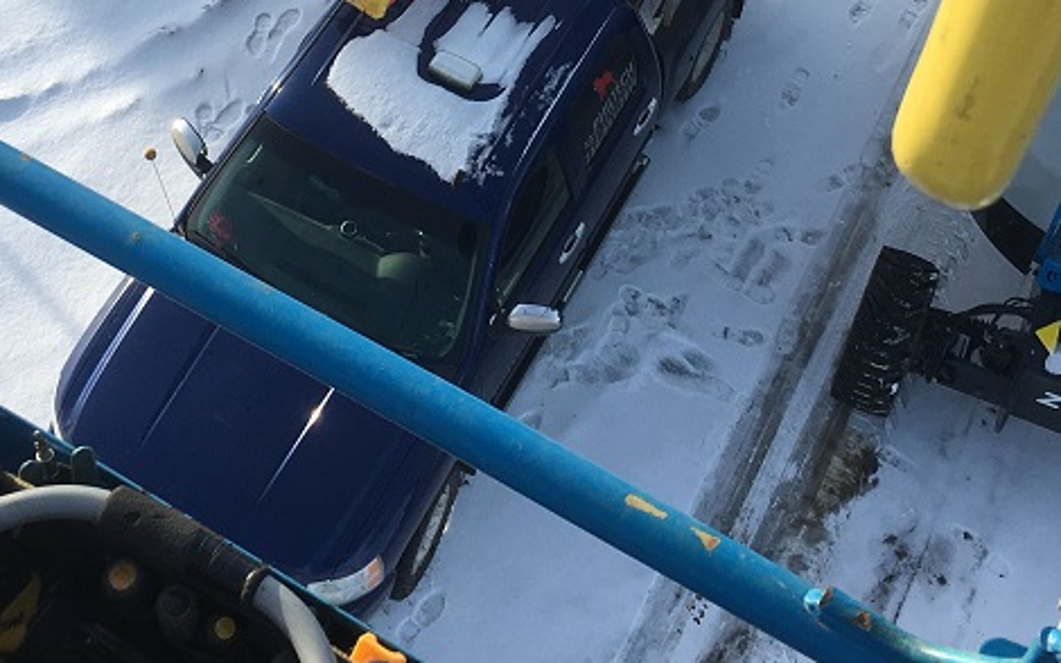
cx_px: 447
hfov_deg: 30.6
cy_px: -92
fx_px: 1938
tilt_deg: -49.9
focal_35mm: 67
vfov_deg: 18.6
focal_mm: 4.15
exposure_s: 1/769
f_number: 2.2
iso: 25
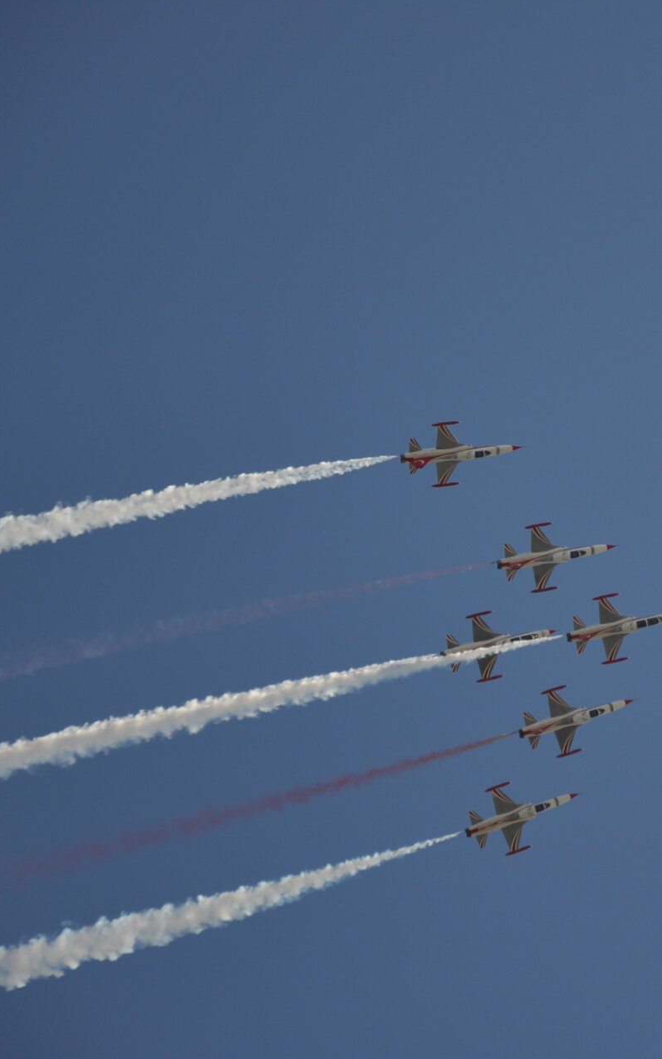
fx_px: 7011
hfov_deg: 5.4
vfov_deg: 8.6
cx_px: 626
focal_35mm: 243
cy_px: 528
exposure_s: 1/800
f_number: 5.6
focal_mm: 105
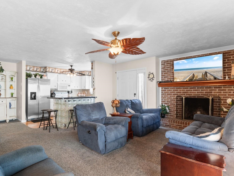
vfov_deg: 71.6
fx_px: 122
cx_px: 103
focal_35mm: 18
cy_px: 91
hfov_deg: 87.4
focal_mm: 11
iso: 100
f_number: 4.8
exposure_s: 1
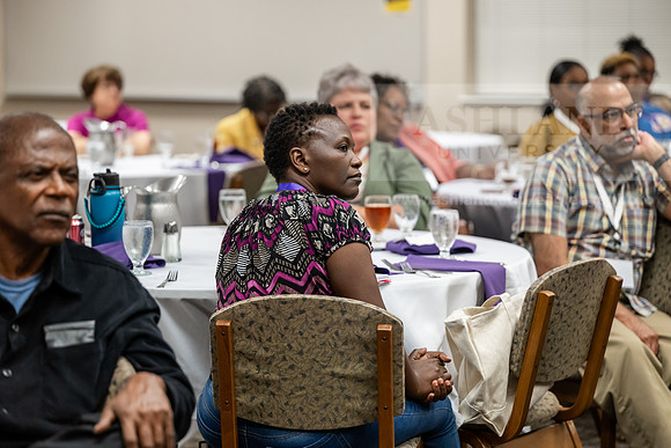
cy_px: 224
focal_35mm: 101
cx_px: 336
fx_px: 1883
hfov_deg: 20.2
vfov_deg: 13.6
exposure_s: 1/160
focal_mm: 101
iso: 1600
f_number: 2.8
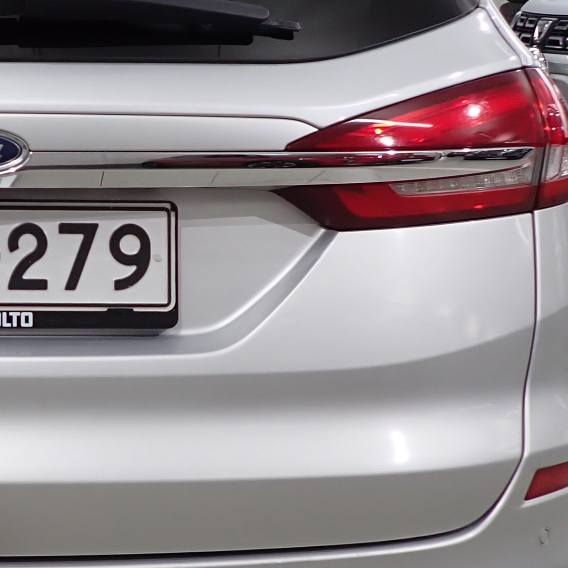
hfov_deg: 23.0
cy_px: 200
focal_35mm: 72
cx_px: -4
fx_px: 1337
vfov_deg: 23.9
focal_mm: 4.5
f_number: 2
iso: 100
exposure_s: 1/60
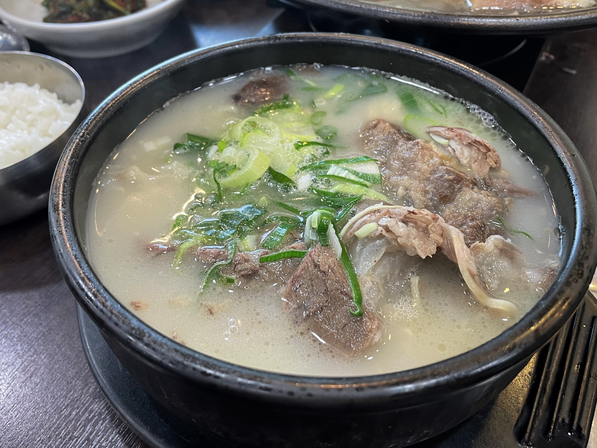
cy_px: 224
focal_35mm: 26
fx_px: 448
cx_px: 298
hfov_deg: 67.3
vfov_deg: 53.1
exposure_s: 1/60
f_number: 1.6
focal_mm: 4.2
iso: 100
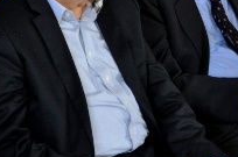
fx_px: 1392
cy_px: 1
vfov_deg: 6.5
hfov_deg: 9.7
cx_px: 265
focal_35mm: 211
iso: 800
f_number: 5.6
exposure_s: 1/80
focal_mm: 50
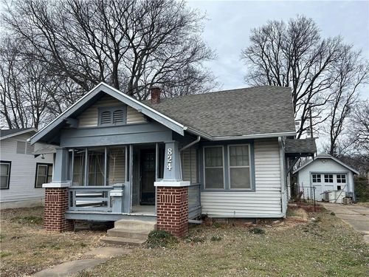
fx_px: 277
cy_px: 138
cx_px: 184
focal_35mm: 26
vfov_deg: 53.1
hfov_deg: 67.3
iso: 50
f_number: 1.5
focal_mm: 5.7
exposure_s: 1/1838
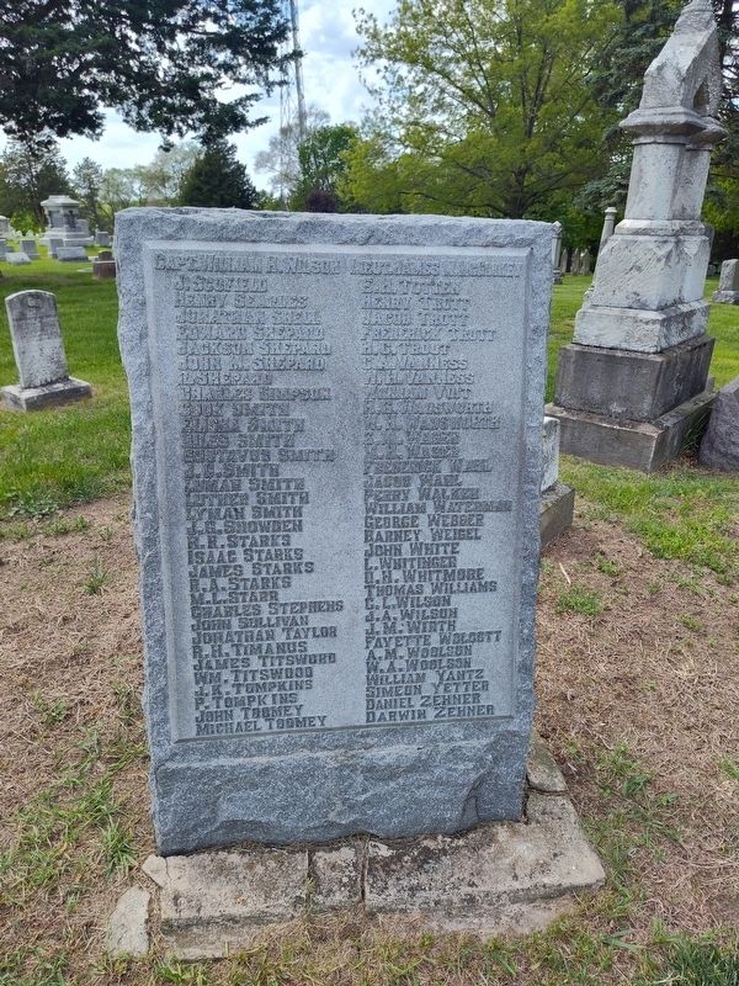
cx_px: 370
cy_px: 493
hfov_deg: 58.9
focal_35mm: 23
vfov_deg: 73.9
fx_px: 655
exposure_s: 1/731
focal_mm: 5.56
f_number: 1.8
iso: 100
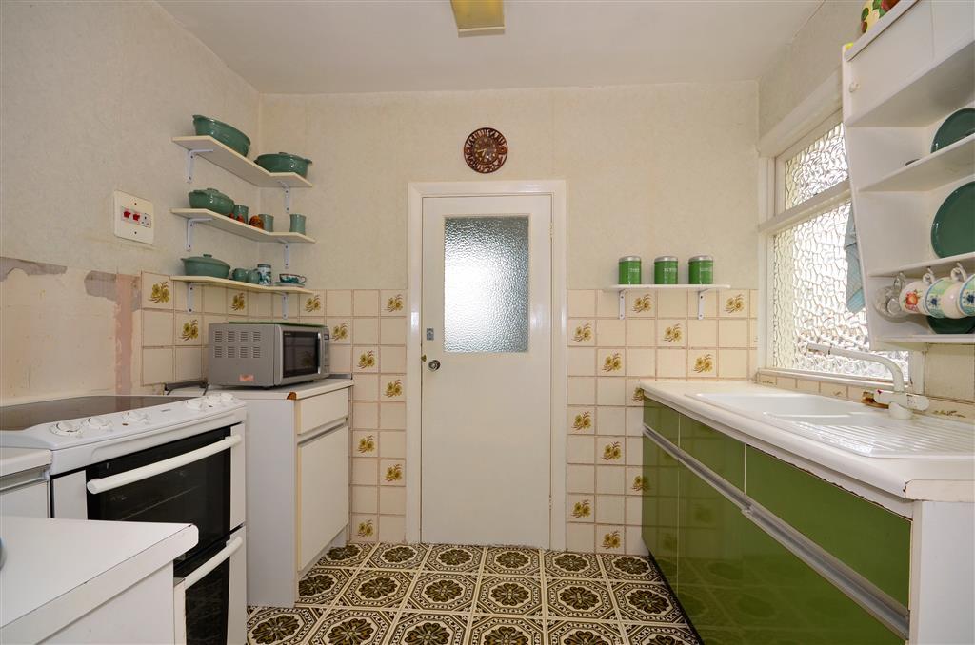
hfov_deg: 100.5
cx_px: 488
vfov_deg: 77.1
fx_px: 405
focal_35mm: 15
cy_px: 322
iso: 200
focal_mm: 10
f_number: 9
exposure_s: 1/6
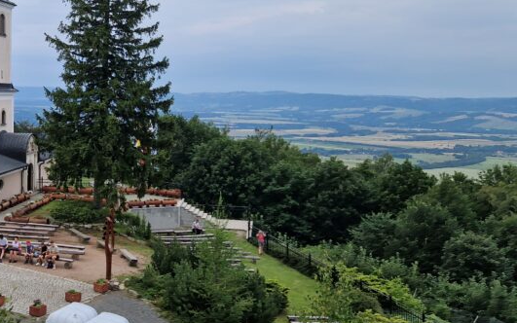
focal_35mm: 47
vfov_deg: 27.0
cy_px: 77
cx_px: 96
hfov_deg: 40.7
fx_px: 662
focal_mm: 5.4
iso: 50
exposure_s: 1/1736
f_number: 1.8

■ ASSIGNMENT: From the line containing "focal_35mm: 18" to the final line above, both included, transcribe every line exactly and leave all pictures out.

■ WRITTEN REPLY:
focal_35mm: 18
cy_px: 91
hfov_deg: 87.4
focal_mm: 11
iso: 100
f_number: 4.8
exposure_s: 1
cy_px: 224
focal_35mm: 101
cx_px: 336
fx_px: 1883
hfov_deg: 20.2
vfov_deg: 13.6
exposure_s: 1/160
focal_mm: 101
iso: 1600
f_number: 2.8
hfov_deg: 23.0
cy_px: 200
focal_35mm: 72
cx_px: -4
fx_px: 1337
vfov_deg: 23.9
focal_mm: 4.5
f_number: 2
iso: 100
exposure_s: 1/60
cy_px: 224
focal_35mm: 26
fx_px: 448
cx_px: 298
hfov_deg: 67.3
vfov_deg: 53.1
exposure_s: 1/60
f_number: 1.6
focal_mm: 4.2
iso: 100
fx_px: 1392
cy_px: 1
vfov_deg: 6.5
hfov_deg: 9.7
cx_px: 265
focal_35mm: 211
iso: 800
f_number: 5.6
exposure_s: 1/80
focal_mm: 50
fx_px: 277
cy_px: 138
cx_px: 184
focal_35mm: 26
vfov_deg: 53.1
hfov_deg: 67.3
iso: 50
f_number: 1.5
focal_mm: 5.7
exposure_s: 1/1838
cx_px: 370
cy_px: 493
hfov_deg: 58.9
focal_35mm: 23
vfov_deg: 73.9
fx_px: 655
exposure_s: 1/731
focal_mm: 5.56
f_number: 1.8
iso: 100
hfov_deg: 100.5
cx_px: 488
vfov_deg: 77.1
fx_px: 405
focal_35mm: 15
cy_px: 322
iso: 200
focal_mm: 10
f_number: 9
exposure_s: 1/6
focal_35mm: 47
vfov_deg: 27.0
cy_px: 77
cx_px: 96
hfov_deg: 40.7
fx_px: 662
focal_mm: 5.4
iso: 50
exposure_s: 1/1736
f_number: 1.8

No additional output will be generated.